Bazı toplumlarda güç ve otoritenin dışında bir hakkın tanınmadığı bir dönemde yeni yeni filizlenip gelişen Osmanlı Beyliği’nde adalet, hak ve hukuk prensiplerine göre davranma, babadan oğula (nesilden nesile) vasiyet ediliyordu. Osmanlı siyaset düşüncesinde varılması hedeflenen en önemli gaye adalettir. Halkın sosyal refahı için adalet, belirleyici bir ölçü olarak benimsendiği gibi, kurumların asıl gayesi de bu ilkeye göre belirlenmiştir.
Zira adalet, eşyayı yerli yerine koymak ve herkese durumuna göre hakkını vermektir. Bu devletin anlayışında adaletle iktidar arasında bağımlılık, birinin diğerinin varlık veya yokluk sebebi olacağı sürekli vurgulanmıştır. Nitekim “İmdi bu Devlet-i Aliyye, adl ile kaimdir ve illa zulm ile memâlik viran olması mukarrerdir” denildikten sonra adaletli davranışın Allah’a yakın olmanın, zulmün de ondan uzaklaşmanın sebebi olduğu şöyle dile getirilir:
Adalet bâis-i kurb-i Hüdâ’dır
Nitekim zulmeden Hak’tan cüdâdır
Buna göre adalet, iktidar ve devamlılığın bir şartı olmaktadır. Eğer iktidarın devamı isteniyorsa güvenilmesi gereken hususiyet adalet olmaktadır. Bütün yöneticilerin adalete uygun davranması gerekir. Fakat padişahlar, bu konuya herkesten daha fazla önem vermelidirler.
Zira adalet, hazinenin artmasına ve halkın çoğalmasına yol açar. Hazine ise halkın çokluğundan ve ülkenin bayındırlığından kaynak alır. Memleketin ümranı ise adaletledir. Harap olan bir ülkenin maldan ve medeniyetten nasibi olmaz.
İslâm, insan hayatının bütün yönlerini göz önünde bulundurup ona göre düzen ve sistem koyan bir dindir. Bu bakımdan, insan haklarını da Allah’ın emir ve istekleri doğrultusunda teminat altına alıcı esasları içerir. Bu sebeple belirlediği iman ve ibadet esasları ile insanın manevî ihtiyaçlarına cevap verirken, onun biyolojik, ekonomik ve sosyal yönü ile ilgili esasları da ortaya koymayı ihmal etmemiştir.
İnsan, aynı zamanda sosyal bir varlıktır.
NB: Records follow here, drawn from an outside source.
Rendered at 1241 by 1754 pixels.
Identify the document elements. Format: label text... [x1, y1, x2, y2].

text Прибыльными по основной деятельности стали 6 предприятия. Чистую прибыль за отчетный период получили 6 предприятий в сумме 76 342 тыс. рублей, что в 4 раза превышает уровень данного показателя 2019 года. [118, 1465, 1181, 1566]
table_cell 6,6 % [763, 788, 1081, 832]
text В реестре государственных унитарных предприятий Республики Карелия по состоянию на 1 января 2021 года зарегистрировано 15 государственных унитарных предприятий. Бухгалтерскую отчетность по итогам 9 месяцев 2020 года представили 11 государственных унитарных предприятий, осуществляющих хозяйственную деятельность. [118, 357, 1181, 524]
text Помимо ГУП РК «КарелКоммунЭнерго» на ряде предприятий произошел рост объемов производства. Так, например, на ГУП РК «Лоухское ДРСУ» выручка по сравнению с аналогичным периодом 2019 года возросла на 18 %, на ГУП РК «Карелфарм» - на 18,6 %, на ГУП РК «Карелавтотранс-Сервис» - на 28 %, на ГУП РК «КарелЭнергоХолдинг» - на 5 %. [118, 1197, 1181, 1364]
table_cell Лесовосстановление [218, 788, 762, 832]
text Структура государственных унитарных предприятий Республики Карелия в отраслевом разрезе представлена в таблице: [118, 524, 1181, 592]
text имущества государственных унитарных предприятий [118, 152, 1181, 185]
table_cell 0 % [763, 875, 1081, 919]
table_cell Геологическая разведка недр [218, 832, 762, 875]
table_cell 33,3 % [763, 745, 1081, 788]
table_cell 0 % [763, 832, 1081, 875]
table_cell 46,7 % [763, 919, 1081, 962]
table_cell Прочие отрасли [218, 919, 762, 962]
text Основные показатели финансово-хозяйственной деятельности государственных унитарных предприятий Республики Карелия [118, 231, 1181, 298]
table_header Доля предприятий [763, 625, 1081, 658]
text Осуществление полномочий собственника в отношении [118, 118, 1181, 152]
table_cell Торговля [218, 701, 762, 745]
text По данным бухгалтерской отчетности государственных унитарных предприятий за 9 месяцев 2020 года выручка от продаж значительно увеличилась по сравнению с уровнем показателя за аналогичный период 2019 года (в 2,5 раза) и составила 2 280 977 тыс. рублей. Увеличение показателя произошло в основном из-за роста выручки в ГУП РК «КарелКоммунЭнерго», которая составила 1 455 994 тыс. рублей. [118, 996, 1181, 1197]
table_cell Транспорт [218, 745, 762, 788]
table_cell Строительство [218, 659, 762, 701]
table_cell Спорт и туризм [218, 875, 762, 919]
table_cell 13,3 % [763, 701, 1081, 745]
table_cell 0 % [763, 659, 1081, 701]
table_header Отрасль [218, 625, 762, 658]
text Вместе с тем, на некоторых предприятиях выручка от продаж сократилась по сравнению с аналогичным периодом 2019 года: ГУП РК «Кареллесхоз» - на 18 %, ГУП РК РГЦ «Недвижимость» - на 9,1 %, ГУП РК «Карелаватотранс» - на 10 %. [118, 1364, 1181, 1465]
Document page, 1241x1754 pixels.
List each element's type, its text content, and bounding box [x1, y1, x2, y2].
Yaratılışı gereği diğer insanlarla bir arada toplumsal bir hayat yaşamak zorundadır. Yüce rabbimiz, insanın aslı ile ilgili gerçekler bildirdikten sonra düzenli ve dengeli bir hayat yaşaması için gerekli olan prensipleri de koymuştur. Ferdin hak ve hürriyetini tanıyıcı ve temin edici prensipler yanında insanın sorumluluğu ile kuralları koymuştur. Bu sebepten o, en küçük toplum olarak kabul edilen ailede bile fertlerin birbirlerine karşı olan hak ve ödevlerinden bahsederek onlara nasıl riayet edilmesi gerektiğini belirtir. Hz. Peygamber’in, evrensel insan hakları beyannamesi diyebileceğimiz Veda Hutbesinde, yüz binlerce Müslümana hitap ederken aile fertlerinin birbirlerine karşı olan hak ve vazifelerini birer kanun şeklinde ortaya koymuştur.